Magenta light, comprising only red and blue wavelengths, doesn’t actually stimulate the green cones at all. In reality, magenta is not contained within the visible color spectrum! Our eyes and brain fill in the missing green stimulation with a constructed color that seems to lie between the red and blue.

In color theory, magenta is called a non-spectral color. Other non-spectral colors include purple and white. We perceive them only because our visual system interpolates between the stimulus of two or more actual spectral colors in the light spectrum.

True Violet Light

This raises the question – is there a way to create true violet light by combining wavelengths?

Violet is a spectral color, meaning it corresponds to a real wavelength range in the visible light spectrum. The violet wavelengths range from about 380-450 nm, which is shorter than blue and overlaps somewhat with indigo light.

To make violet light through additive color mixing, we need to combine a shorter wavelength blue light with more of a true red wavelength around 700 nm. An LED spotlight with these specifications, shone together with a red spotlight, would produce the violet coloring that we expect from mixing red and blue pigments.

Computer and TV screens provide another example of additive violet light. These displays use red, green and blue pixels to create colors. Lighting up both the blue and red pixels together displays a vivid violet color. Modern screens can reproduce almost any hue by mixing different levels of the three primary colors of light.

Pigment vs. Light Mixing Summary

While red and blue paint predictably mix to make purple, the same is not true when combining red and blue light. Because of the quirks of human vision and color perception, shining red light and blue light together produces magenta, which is a distinctly different color than pigment-based purple. True violet light can only be created through careful selection of red and blue wavelengths in the additive color mixing process.
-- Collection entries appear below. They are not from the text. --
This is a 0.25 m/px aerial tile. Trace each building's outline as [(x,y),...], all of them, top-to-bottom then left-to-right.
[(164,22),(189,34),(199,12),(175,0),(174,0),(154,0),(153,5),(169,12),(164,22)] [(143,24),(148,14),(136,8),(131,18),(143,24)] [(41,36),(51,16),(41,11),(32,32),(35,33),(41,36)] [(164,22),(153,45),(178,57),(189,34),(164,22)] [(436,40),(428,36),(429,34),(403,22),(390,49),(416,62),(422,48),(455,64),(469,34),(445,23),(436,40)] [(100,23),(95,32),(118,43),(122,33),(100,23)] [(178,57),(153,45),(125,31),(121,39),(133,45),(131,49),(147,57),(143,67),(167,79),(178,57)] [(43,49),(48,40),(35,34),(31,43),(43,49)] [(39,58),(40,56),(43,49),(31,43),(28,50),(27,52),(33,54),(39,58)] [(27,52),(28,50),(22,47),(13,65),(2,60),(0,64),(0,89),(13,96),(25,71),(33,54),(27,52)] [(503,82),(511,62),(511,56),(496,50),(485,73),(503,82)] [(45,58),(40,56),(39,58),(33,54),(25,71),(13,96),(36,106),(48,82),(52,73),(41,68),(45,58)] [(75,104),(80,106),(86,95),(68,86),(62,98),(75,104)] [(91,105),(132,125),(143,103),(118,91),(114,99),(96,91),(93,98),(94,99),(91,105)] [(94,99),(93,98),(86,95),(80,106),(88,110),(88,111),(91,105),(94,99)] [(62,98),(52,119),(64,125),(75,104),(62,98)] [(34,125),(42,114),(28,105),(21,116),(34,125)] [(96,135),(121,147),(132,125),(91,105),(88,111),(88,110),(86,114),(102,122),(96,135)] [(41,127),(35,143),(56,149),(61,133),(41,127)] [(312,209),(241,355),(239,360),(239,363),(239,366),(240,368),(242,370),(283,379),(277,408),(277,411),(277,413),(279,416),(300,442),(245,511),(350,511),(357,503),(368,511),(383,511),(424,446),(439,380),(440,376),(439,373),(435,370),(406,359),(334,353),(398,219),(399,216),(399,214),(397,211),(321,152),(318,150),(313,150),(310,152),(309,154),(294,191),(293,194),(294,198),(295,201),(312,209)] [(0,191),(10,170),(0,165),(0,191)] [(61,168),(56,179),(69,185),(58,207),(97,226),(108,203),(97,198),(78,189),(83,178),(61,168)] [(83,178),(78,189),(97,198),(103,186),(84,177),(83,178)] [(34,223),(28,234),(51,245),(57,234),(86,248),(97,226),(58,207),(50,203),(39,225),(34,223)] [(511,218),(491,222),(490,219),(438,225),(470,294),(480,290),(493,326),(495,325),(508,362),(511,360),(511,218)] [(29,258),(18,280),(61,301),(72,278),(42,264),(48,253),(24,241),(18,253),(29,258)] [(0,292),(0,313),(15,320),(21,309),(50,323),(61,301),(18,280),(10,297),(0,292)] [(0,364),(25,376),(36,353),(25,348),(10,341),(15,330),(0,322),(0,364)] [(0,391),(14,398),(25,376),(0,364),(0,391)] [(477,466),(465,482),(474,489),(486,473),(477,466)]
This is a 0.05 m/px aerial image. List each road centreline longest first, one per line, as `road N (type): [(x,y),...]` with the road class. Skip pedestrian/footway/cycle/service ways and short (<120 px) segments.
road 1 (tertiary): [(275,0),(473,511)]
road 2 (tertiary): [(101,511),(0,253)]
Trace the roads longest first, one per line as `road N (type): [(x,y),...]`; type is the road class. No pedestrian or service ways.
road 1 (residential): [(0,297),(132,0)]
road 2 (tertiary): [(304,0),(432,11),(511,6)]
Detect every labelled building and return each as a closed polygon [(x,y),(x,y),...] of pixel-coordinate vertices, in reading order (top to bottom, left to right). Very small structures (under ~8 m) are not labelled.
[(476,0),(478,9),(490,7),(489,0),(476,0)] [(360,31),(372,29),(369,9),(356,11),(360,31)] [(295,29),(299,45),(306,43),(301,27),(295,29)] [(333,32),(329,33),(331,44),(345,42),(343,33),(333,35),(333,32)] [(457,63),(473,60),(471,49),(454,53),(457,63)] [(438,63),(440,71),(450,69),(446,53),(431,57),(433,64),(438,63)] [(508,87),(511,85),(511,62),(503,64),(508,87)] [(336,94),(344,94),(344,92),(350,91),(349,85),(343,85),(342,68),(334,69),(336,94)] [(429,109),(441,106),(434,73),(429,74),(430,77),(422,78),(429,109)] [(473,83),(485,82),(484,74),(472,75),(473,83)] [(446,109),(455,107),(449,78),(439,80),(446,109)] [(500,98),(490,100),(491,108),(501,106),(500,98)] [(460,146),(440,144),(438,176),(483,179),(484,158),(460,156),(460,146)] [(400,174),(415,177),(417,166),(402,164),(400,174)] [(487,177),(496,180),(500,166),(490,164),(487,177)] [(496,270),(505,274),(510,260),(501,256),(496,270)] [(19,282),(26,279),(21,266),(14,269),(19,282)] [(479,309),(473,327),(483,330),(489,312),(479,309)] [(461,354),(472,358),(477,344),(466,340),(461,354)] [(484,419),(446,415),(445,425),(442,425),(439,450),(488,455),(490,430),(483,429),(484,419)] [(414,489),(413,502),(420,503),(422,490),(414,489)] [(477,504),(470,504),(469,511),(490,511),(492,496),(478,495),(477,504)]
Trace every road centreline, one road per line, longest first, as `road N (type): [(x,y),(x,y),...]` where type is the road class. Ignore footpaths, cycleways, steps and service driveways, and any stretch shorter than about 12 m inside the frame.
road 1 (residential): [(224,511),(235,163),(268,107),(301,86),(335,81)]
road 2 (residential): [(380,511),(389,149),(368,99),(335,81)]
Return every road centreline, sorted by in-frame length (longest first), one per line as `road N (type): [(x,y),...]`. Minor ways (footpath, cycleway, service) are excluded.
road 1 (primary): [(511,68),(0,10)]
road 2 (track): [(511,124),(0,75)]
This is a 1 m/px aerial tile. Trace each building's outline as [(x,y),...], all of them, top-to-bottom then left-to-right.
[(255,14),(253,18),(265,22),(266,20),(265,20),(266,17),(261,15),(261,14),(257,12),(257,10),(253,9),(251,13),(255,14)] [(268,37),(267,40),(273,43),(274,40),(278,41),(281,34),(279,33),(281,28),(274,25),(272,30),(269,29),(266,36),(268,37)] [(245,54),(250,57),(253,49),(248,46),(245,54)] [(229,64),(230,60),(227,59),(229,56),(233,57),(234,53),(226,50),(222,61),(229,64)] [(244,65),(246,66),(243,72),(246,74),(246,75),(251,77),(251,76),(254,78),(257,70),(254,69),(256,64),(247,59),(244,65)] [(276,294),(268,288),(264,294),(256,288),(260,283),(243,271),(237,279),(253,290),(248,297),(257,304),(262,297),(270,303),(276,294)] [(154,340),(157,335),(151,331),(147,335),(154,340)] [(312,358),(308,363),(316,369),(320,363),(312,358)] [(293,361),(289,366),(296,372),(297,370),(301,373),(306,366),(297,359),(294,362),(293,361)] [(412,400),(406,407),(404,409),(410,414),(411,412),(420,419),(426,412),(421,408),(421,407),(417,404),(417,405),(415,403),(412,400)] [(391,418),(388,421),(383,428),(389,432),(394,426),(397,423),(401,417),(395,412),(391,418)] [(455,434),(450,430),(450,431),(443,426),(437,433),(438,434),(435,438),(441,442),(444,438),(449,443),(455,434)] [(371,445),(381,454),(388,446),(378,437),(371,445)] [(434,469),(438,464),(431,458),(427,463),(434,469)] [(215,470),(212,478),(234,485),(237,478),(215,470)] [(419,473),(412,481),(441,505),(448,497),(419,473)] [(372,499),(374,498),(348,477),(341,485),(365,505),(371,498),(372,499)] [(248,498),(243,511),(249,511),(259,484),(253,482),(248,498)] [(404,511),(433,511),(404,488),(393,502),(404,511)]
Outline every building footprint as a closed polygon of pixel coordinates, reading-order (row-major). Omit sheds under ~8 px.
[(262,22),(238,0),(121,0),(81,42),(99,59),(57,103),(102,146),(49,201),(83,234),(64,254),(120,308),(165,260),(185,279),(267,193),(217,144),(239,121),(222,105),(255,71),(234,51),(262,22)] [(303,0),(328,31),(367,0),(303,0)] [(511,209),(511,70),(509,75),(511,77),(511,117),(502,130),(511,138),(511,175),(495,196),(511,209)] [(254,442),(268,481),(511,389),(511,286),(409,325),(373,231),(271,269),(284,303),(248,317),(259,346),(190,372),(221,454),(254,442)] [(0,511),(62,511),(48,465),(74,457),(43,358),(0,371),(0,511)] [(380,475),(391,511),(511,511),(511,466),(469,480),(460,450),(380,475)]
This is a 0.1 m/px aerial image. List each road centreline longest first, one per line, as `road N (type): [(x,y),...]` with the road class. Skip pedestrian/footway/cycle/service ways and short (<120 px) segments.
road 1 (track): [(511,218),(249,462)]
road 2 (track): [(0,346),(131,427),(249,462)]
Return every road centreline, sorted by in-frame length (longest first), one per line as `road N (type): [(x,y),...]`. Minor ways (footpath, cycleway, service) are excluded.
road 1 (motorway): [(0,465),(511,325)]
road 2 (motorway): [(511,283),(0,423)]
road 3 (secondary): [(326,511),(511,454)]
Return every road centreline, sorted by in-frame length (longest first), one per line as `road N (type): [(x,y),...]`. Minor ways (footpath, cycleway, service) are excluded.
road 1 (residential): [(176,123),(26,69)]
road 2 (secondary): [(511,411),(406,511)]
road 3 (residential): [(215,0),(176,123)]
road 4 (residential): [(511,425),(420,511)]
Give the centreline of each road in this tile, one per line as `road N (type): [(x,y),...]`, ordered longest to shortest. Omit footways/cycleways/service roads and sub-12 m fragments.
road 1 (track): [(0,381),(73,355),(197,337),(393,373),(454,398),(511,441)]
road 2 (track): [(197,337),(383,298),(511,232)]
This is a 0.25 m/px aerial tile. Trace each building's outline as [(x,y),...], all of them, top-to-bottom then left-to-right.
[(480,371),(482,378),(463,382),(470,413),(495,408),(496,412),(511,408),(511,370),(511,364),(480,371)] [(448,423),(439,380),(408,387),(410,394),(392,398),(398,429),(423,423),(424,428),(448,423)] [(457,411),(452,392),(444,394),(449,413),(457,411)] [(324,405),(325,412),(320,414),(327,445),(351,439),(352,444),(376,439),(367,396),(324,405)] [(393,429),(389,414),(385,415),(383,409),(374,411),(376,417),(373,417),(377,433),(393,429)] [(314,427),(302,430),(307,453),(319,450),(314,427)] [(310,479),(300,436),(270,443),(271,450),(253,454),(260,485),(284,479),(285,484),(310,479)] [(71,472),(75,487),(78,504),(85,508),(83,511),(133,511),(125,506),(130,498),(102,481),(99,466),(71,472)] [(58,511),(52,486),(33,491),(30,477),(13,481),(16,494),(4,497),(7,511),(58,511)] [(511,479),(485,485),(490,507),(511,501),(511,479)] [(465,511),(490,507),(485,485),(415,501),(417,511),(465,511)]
The takeaway is that the primary colors and mixing principles for pigments vs. light are very different. This stems from the subtractive vs. additive physics underlying how color is produced with each. So don’t be surprised if mixing two colors of light doesn’t give the same result as mixing corresponding paints!

Other Interesting Mixes of Light Color

The red and blue combination is just the start of investigating additive color mixing. Combining other pure hues of light leads to additional counterintuitive results. Here are some other examples:

  • Green + Red light = Yellow. This is because when all wavelengths except blue are present, we see yellow.
  • Green + Blue light = Cyan (blue-green). Cyan lacks red wavelengths.
  • Red + Green + Blue light = White. All wavelengths together make white light.

Understanding these sometimes non-intuitive results requires digging into concepts in physics, visual perception, color theory and psychology. But the takeaway is that mixing colors of light follows very different rules than mixing pigmented colors.

Applications of Additive Color Mixing

The principles of additive color have many high-tech applications today. LCD and OLED screens mix red, green and blue light to create sharp, brilliant displays. Full color LED lighting systems can produce any hue. Stage lighting rigs allow intricate mixes of color using red, green, blue and other LEDs. Even laser light shows work by scanning and mixing different laser wavelengths.

Conclusion

Does combining blue and red light make purple? While mixing blue and red pigments makes a purple hue as expected, the same is not true for light. Because of the physics of light and color vision, blue and red light mix to create magenta. True violet light can only be produced by careful selection of blue and red wavelengths. This reveals some fascinating aspects of visual perception and reminds us that with light, color mixing follows an entirely different set of rules compared to pigments.